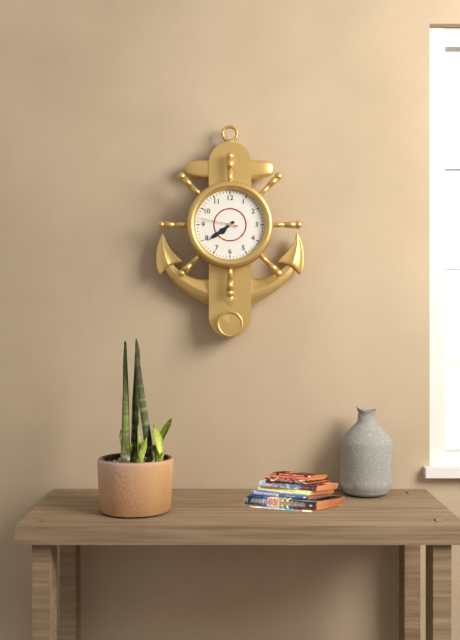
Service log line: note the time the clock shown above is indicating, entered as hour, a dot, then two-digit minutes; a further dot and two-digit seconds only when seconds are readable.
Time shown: 7.39
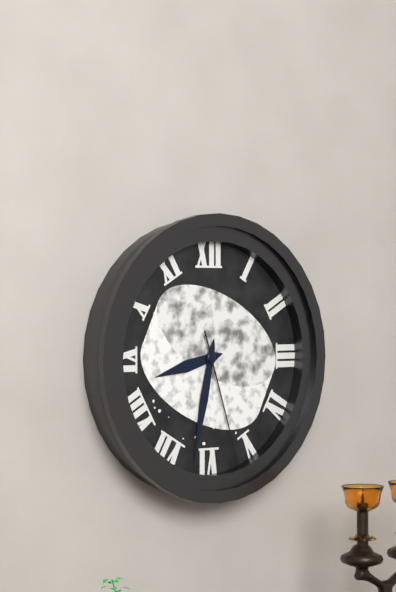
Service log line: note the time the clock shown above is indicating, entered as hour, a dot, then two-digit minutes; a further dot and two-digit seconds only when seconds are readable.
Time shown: 8.32.27
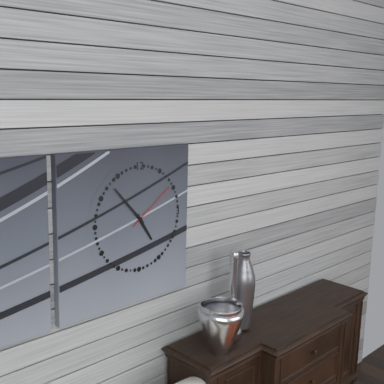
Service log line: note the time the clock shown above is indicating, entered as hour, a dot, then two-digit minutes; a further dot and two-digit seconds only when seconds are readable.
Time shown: 4.53.09
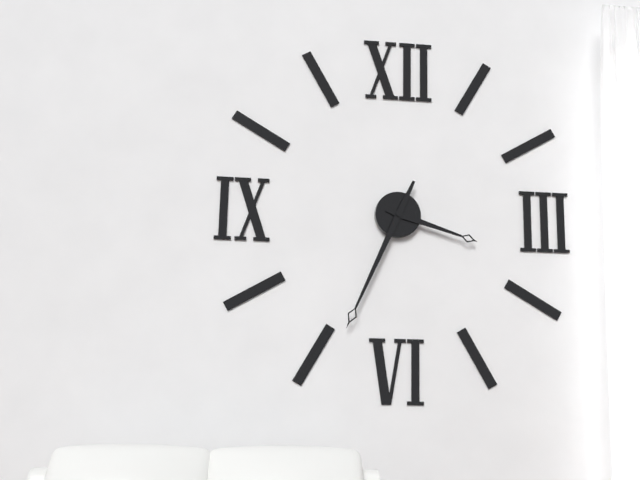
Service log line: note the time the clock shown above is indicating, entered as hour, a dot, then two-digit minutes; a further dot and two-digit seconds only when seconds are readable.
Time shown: 3.34
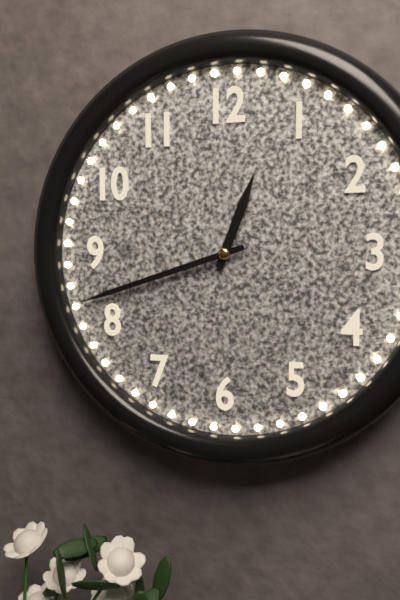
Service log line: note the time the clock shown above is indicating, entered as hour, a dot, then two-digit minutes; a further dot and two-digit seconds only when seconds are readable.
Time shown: 12.42
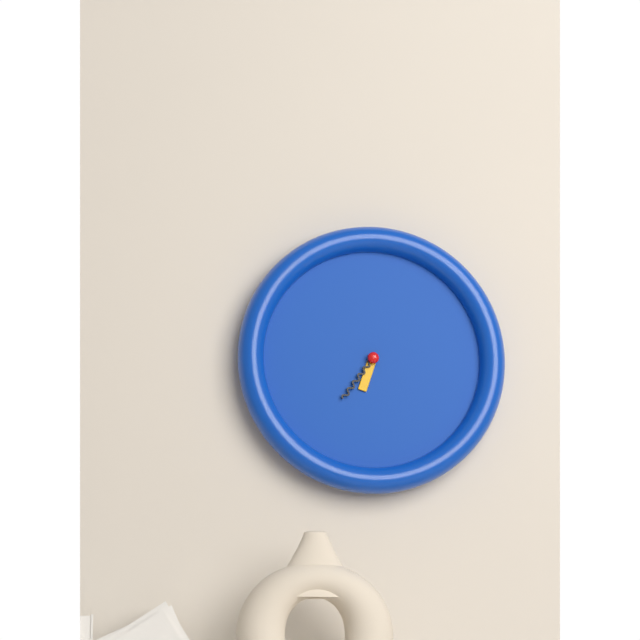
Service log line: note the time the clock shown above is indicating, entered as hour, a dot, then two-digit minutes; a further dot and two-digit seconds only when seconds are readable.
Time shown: 6.36
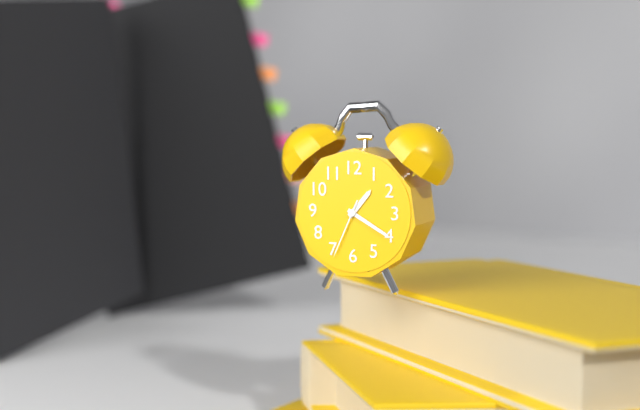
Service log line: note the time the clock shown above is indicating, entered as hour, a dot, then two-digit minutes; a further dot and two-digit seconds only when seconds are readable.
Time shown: 1.20.34
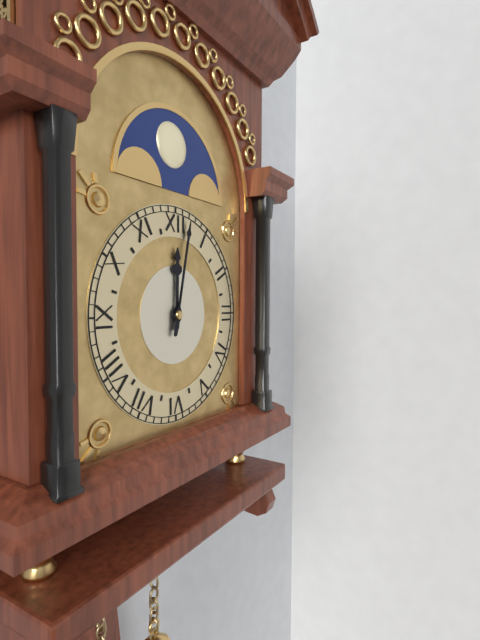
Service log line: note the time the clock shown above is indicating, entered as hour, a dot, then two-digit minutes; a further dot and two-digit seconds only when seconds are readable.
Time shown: 12.02
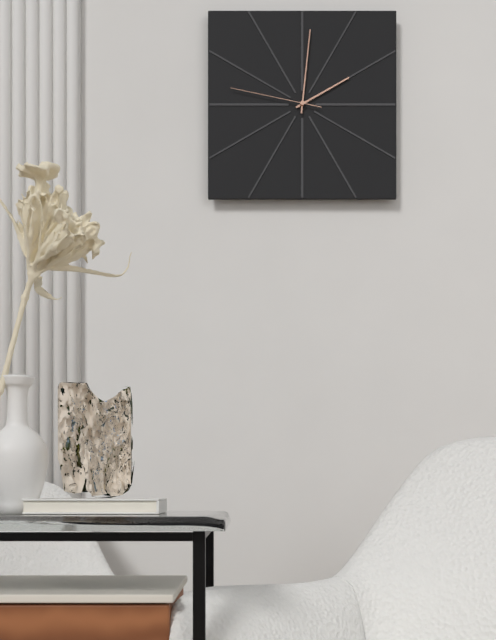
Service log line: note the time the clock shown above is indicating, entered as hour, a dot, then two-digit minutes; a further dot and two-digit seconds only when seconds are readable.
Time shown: 2.01.47
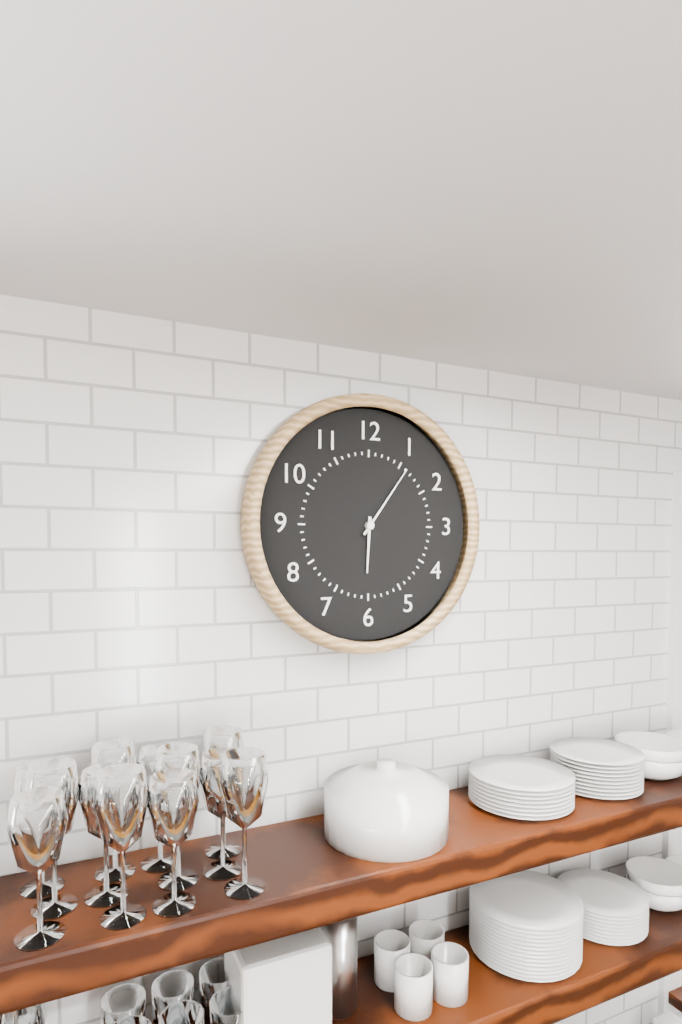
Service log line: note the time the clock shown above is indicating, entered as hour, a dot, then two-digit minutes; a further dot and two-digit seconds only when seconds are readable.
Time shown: 6.06
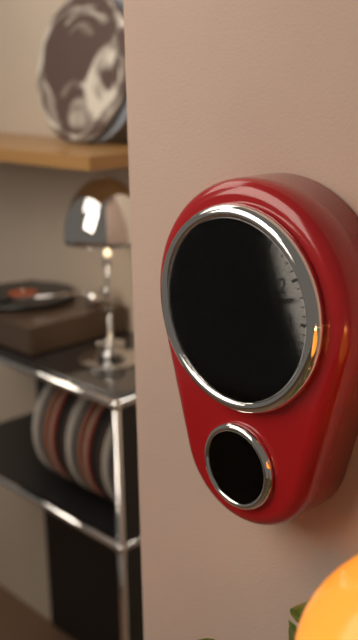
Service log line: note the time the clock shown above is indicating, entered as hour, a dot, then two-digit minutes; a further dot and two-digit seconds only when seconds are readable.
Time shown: 1.12.39
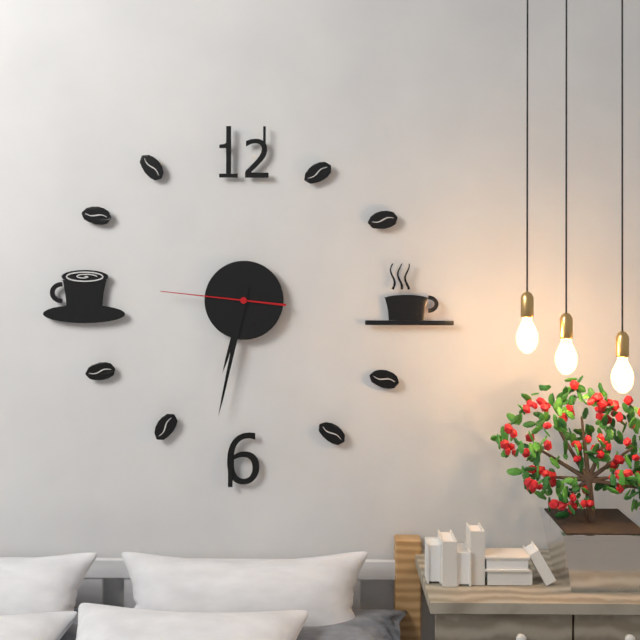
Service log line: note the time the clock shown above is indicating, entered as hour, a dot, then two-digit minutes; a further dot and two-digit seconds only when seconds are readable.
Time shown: 6.32.46
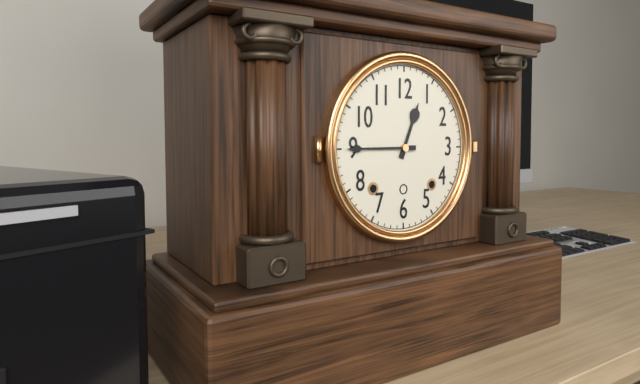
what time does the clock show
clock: 12:45
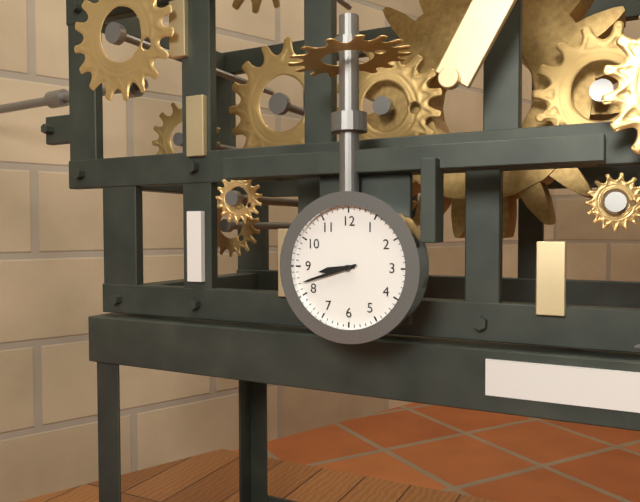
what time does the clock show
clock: 8:42
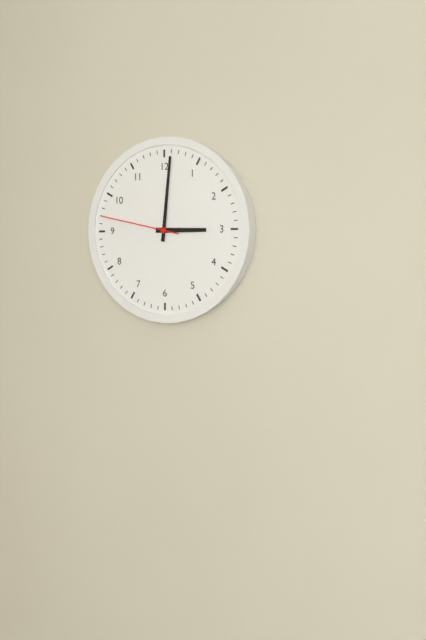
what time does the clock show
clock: 3:01:47
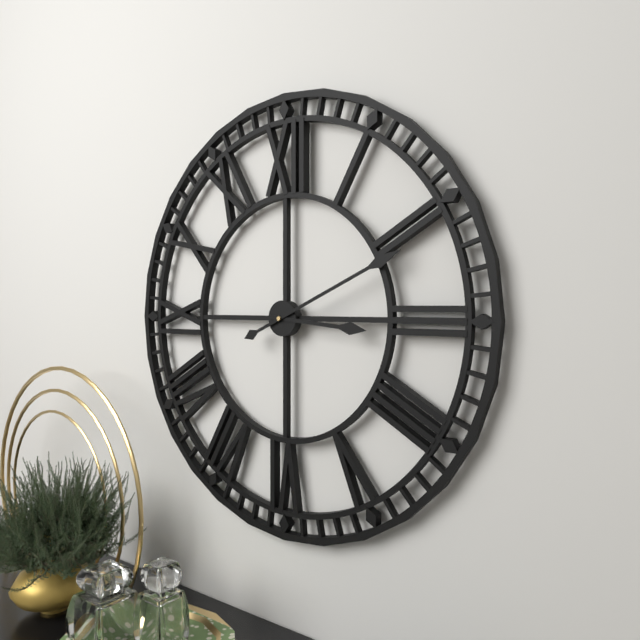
------------------------------------------------------------
Instructions to follow: Reproduce all of the lines above verbatim, leaving the pictures out of your answer.

Full output:
Service log line: note the time the clock shown above is indicating, entered as hour, a dot, then two-digit minutes; a further dot and two-digit seconds only when seconds are readable.
Time shown: 7.39
Service log line: note the time the clock shown above is indicating, entered as hour, a dot, then two-digit minutes; a further dot and two-digit seconds only when seconds are readable.
Time shown: 8.32.27
Service log line: note the time the clock shown above is indicating, entered as hour, a dot, then two-digit minutes; a further dot and two-digit seconds only when seconds are readable.
Time shown: 4.53.09
Service log line: note the time the clock shown above is indicating, entered as hour, a dot, then two-digit minutes; a further dot and two-digit seconds only when seconds are readable.
Time shown: 3.34
Service log line: note the time the clock shown above is indicating, entered as hour, a dot, then two-digit minutes; a further dot and two-digit seconds only when seconds are readable.
Time shown: 12.42
Service log line: note the time the clock shown above is indicating, entered as hour, a dot, then two-digit minutes; a further dot and two-digit seconds only when seconds are readable.
Time shown: 6.36
Service log line: note the time the clock shown above is indicating, entered as hour, a dot, then two-digit minutes; a further dot and two-digit seconds only when seconds are readable.
Time shown: 1.20.34
Service log line: note the time the clock shown above is indicating, entered as hour, a dot, then two-digit minutes; a further dot and two-digit seconds only when seconds are readable.
Time shown: 12.02
Service log line: note the time the clock shown above is indicating, entered as hour, a dot, then two-digit minutes; a further dot and two-digit seconds only when seconds are readable.
Time shown: 2.01.47
Service log line: note the time the clock shown above is indicating, entered as hour, a dot, then two-digit minutes; a further dot and two-digit seconds only when seconds are readable.
Time shown: 6.06
Service log line: note the time the clock shown above is indicating, entered as hour, a dot, then two-digit minutes; a further dot and two-digit seconds only when seconds are readable.
Time shown: 1.12.39
Service log line: note the time the clock shown above is indicating, entered as hour, a dot, then two-digit minutes; a further dot and two-digit seconds only when seconds are readable.
Time shown: 6.32.46
what time does the clock show
clock: 12:45
what time does the clock show
clock: 8:42
what time does the clock show
clock: 3:01:47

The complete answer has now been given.